Grace, a new play written by Seattle playwright C. L. Johnston and directed by John Longenbaugh, is as well. Telling the here-and-now tale of an ill-fated Thanksgiving for three couples united by their ownership of an exploding dot-com company and its attendant narcissistic woes, Grace is shot through with an unwieldy presumption of significance behind the stilted, desperate machinations of today's Seattle. And finally, like the city it is trying to evoke, Grace collapses under the weight of its own ambitions.

Nevertheless, the ensemble's sharp, well-oiled performances leaven the piece tremendously. Steven Lee Shults' Mercer is especially captivating: Cell phone scenes are becoming cliché enough that it registers soundly when someone manages to pull one off with panache. Nicole DuFresne as Lera is also great to watch, especially when she gets that steely glint of righteous but oh-so-hypocritical anger in her eyes. And the moments when all six cast members are throwing conversations around the table almost remind you of a high-flying trapeze act, so nimble are the exchanges.

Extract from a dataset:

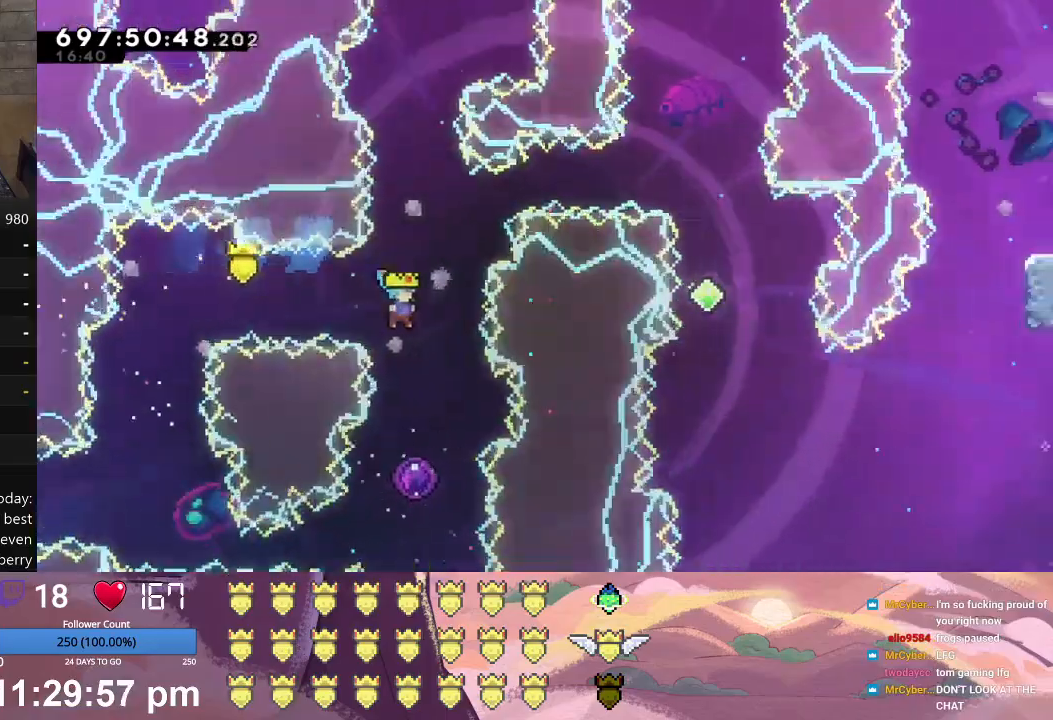
{"buttons": ["L1", "DPAD_UP"], "left_stick": "center", "events": [[300, "DPAD_UP", "down"], [300, "L1", "down"]]}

But in the end, Grace is simply too conscious for its own good, like an argument whose outcome is known in advance. For a play that poses as a criticism of the present state of our city, Grace registers as slight, confused, and overly didactic. Its resolutions--greed destroys the soul; lies attack the truth--are too easily reached to feel inclusive or even realistic, with the result that Grace feels less like a contemplation of its titular state, and more like a reaction against Seattle's lack of it. Simply put, part of the problem, not part of the solution.